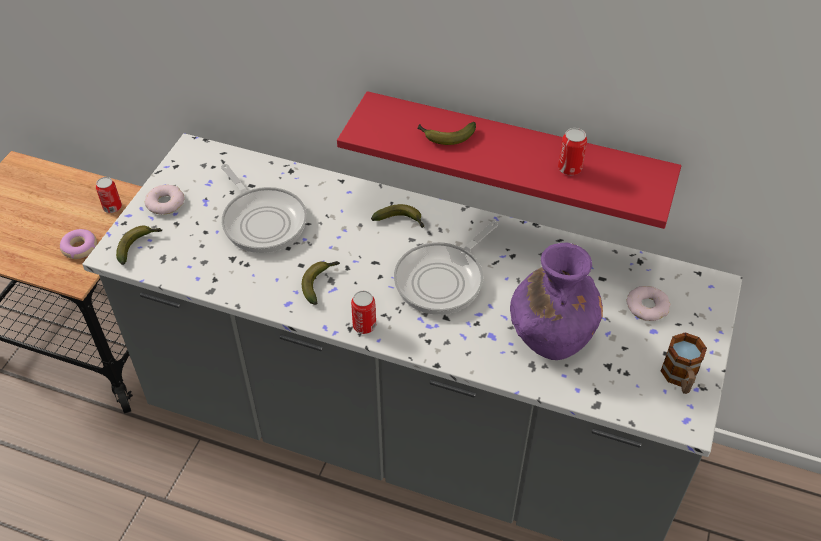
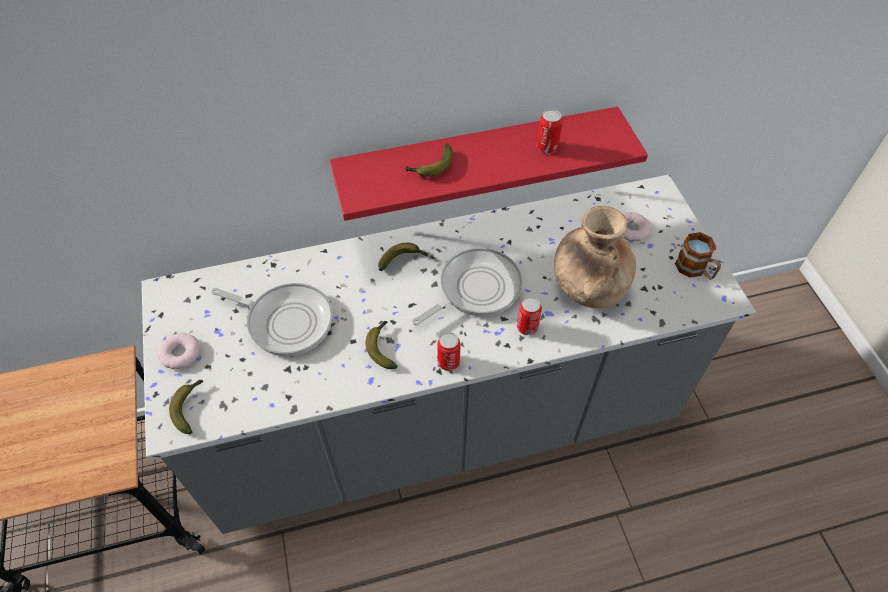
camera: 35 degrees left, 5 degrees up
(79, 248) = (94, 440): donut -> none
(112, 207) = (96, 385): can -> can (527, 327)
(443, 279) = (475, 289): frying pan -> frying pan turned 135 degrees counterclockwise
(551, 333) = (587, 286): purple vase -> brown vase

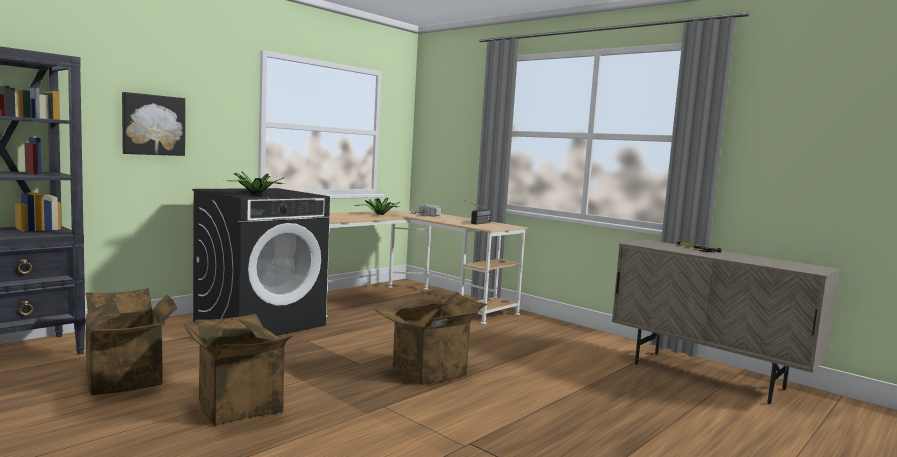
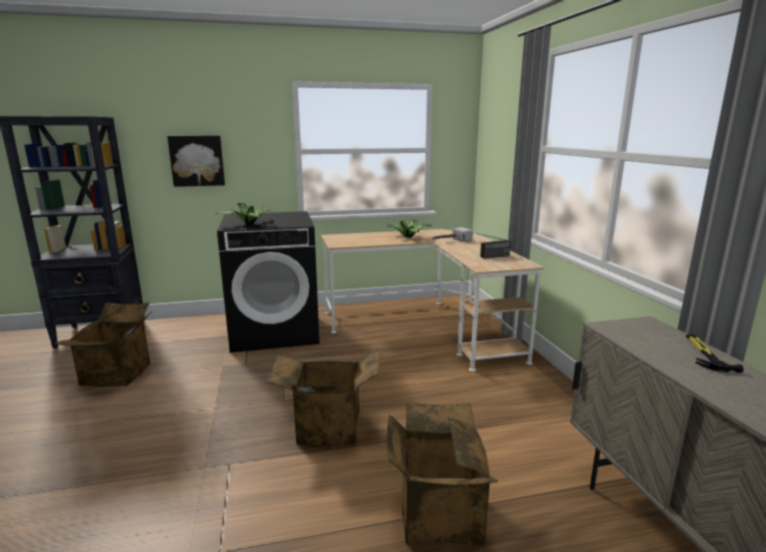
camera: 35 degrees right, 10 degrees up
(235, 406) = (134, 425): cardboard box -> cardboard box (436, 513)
☆ ☆ ☆ ☆ ☆
- [WHAT NEEDS TO BE DONE]
Search the preceding listing for "camera", then copy every line that holds it.

- [RESPONSE TO THE EXERCISE]
camera: 35 degrees left, 5 degrees up
camera: 35 degrees right, 10 degrees up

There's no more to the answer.